=== DIRECTIONS ===
Your output should be the lines of the data that follow, reproduced exactly from the first through the line bearing "non reusable email generator, or".

• • •

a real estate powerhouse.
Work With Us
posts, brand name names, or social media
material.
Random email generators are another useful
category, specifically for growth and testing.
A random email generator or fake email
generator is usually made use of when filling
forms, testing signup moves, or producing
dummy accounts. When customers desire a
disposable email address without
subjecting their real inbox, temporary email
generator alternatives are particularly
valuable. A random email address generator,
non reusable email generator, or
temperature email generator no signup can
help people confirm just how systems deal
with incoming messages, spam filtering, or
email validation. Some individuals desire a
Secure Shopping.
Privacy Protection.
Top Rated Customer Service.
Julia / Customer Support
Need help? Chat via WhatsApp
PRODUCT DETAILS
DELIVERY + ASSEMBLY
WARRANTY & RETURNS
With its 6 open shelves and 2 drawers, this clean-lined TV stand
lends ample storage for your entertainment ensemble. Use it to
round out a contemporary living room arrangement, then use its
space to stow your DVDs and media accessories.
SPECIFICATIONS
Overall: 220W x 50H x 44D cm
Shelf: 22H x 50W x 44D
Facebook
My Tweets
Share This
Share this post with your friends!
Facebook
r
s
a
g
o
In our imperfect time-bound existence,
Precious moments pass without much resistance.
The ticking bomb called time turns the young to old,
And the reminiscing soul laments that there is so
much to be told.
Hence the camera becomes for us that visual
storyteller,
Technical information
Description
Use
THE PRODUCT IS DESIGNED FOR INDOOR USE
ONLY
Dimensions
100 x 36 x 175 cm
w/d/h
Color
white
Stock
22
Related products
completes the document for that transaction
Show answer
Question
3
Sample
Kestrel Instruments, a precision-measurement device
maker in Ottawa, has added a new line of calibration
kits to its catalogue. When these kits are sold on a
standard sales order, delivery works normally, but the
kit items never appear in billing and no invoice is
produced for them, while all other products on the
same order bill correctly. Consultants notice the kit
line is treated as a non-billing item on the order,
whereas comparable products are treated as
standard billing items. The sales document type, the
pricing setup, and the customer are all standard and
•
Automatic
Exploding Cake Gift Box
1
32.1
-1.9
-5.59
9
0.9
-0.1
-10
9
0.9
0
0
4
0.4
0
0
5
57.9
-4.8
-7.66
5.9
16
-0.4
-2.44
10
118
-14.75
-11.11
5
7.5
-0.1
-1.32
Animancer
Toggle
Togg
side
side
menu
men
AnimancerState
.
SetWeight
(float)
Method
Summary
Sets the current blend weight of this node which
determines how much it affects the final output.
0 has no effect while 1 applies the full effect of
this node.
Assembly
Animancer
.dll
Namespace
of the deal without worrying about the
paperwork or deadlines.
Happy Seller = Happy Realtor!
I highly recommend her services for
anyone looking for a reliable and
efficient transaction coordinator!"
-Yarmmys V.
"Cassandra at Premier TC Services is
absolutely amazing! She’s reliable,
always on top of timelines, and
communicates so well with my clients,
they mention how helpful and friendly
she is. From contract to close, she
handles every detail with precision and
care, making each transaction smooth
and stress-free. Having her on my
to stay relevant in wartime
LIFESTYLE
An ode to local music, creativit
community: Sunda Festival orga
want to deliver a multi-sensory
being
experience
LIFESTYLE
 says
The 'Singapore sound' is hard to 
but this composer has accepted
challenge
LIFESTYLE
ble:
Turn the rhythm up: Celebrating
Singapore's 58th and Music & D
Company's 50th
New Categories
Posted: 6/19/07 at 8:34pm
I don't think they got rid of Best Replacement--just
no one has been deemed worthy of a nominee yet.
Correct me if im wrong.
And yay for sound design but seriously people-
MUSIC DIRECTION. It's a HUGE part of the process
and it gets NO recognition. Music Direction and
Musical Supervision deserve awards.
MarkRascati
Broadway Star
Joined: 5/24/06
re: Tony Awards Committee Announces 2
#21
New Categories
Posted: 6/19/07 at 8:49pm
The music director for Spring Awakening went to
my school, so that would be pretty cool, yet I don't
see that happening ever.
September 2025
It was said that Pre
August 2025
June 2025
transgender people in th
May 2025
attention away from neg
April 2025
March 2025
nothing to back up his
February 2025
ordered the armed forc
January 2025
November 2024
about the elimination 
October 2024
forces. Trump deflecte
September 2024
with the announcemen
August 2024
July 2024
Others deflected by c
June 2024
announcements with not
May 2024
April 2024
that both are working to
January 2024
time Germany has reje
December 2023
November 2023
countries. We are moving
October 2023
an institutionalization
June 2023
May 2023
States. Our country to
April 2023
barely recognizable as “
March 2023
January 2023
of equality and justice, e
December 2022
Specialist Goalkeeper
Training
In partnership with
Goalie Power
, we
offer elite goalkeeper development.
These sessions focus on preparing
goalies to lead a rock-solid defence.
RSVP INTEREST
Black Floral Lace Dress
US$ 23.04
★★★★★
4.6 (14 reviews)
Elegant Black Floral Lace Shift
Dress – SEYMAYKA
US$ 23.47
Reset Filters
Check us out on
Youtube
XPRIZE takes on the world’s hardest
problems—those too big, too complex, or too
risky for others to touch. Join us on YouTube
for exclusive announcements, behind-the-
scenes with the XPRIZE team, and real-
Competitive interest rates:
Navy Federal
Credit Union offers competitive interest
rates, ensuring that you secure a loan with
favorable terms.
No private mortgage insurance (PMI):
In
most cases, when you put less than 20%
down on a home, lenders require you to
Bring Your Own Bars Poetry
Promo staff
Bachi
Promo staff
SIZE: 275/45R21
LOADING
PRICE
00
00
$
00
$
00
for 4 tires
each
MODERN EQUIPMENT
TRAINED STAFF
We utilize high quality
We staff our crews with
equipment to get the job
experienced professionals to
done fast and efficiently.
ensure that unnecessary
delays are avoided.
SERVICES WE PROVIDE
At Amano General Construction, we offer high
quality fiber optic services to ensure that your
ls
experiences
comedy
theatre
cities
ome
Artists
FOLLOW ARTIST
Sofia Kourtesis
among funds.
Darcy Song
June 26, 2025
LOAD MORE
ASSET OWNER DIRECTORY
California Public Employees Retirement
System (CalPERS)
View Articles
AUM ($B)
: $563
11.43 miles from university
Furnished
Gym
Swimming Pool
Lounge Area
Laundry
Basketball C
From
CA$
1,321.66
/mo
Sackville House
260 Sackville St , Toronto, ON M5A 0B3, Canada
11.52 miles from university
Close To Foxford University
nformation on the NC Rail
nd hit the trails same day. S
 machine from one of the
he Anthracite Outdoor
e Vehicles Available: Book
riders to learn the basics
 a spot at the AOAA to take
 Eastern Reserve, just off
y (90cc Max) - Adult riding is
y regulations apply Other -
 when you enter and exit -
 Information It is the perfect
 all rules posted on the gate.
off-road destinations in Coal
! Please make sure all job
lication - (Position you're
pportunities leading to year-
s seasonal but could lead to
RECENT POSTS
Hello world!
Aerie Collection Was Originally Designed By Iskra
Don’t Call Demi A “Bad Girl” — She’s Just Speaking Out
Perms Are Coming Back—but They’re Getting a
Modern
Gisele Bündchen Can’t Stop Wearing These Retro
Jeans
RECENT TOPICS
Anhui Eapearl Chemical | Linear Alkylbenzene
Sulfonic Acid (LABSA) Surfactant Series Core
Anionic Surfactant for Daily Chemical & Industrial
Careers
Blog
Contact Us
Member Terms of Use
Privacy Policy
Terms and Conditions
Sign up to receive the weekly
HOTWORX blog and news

• • •

=== RESULT OF THE EXERCISE ===
a real estate powerhouse.
Work With Us
posts, brand name names, or social media
material.
Random email generators are another useful
category, specifically for growth and testing.
A random email generator or fake email
generator is usually made use of when filling
forms, testing signup moves, or producing
dummy accounts. When customers desire a
disposable email address without
subjecting their real inbox, temporary email
generator alternatives are particularly
valuable. A random email address generator,
non reusable email generator, or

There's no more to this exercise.